De início, destaco que a irresignação recursal se restringe a postular reforma na dosimetria da pena, não havendo inconformismo em relação ao mérito da condenação. Com efeito, o recorrente confessou a autoria delitiva de forma pormenorizada e foi reconhecido pela vítima, portanto, induvidoso que cometeu o crime de roubo majorado pelo concurso de agentes.


A dosimetria da pena é o procedimento em que o magistrado, utilizando-se do sistema trifásico de cálculo, chega ao quantum ideal da pena com base em suas convicções e nos critérios previstos abstratamente pelo legislador.
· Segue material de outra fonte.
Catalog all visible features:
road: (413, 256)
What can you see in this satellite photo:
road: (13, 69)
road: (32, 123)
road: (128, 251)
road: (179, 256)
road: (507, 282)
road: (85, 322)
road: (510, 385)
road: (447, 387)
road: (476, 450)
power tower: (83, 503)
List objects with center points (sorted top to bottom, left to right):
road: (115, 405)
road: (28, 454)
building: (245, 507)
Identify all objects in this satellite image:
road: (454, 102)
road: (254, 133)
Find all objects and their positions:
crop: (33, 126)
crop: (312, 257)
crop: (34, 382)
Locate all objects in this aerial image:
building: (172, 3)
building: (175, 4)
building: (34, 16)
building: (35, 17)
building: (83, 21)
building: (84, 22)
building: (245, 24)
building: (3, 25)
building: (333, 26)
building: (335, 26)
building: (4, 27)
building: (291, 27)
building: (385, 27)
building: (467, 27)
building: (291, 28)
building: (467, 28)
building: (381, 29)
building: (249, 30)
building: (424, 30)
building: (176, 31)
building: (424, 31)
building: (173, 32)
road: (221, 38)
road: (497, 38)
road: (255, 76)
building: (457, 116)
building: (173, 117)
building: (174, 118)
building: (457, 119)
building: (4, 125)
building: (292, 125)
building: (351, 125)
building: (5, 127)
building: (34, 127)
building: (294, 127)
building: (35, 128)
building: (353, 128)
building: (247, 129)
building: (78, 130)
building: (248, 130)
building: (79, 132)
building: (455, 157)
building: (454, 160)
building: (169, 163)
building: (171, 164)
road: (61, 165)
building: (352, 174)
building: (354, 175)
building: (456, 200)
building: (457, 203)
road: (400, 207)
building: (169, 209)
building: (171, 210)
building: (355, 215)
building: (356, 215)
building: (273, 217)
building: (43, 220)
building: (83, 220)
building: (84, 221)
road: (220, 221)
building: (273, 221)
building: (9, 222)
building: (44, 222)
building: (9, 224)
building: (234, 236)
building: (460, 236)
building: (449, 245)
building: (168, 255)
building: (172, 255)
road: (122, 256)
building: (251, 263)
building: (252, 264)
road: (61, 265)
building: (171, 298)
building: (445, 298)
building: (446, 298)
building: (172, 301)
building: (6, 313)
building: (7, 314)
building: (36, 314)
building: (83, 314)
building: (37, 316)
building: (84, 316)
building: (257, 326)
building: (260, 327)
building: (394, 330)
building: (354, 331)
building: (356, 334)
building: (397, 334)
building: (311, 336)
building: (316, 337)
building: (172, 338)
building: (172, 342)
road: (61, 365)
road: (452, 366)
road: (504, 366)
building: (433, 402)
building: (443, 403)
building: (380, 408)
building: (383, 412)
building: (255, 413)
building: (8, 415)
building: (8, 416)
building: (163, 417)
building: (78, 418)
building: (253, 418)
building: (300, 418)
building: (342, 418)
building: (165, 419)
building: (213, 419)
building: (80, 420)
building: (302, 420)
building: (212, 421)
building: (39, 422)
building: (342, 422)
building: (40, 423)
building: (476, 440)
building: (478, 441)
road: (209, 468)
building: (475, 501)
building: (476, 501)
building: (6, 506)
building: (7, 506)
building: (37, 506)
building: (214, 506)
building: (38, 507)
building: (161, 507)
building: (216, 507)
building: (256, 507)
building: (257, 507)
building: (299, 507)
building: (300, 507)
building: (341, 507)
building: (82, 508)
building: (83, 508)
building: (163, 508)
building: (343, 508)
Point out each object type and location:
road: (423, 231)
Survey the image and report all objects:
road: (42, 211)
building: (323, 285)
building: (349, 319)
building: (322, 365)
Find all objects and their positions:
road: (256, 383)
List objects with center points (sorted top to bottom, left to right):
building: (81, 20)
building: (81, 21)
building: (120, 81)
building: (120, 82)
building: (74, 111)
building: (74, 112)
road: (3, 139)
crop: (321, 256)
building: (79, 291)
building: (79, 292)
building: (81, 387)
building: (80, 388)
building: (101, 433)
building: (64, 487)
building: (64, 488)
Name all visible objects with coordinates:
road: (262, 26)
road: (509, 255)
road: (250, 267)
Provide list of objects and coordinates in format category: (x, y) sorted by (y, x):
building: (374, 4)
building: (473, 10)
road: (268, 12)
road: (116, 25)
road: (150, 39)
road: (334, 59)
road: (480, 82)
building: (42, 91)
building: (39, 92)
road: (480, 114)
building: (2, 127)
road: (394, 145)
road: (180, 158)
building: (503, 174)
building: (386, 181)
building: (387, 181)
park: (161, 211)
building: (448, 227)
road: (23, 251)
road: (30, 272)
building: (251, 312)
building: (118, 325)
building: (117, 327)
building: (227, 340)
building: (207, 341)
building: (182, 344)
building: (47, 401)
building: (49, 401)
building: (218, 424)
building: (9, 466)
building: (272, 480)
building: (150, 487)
Compulsando a sentença recorrida, verifico que, na primeira fase da dosimetria, o magistrado considerou inexistirem circunstâncias judiciais desfavoráveis e fixou pena no mínimo legal previsto no artigo 157 do Código Penal.


Na segunda fase da dosimetria da pena, são analisadas as circunstâncias agravantes e atenuantes, nesse contexto, o apelante requer o reconhecimento das atenuantes previstas no artigo 65, I e III “d” e, por consequência, a redução da pena. Na sentença recorrida o magistrado considerou:


Não vislumbro qualquer agravante, porém milita a favor do réu a circunstância atenuante da confissão (art. 65, inciso III, “d”, do Código Penal), contudo, não existindo circunstâncias exasperantes da pena e em apreço à Súmula 231 do STJ não pode a pena estabelecer-se abaixo do mínimo legal, razão pela qual mantenho, na segunda fase, a pena em 4 (quatro) anos.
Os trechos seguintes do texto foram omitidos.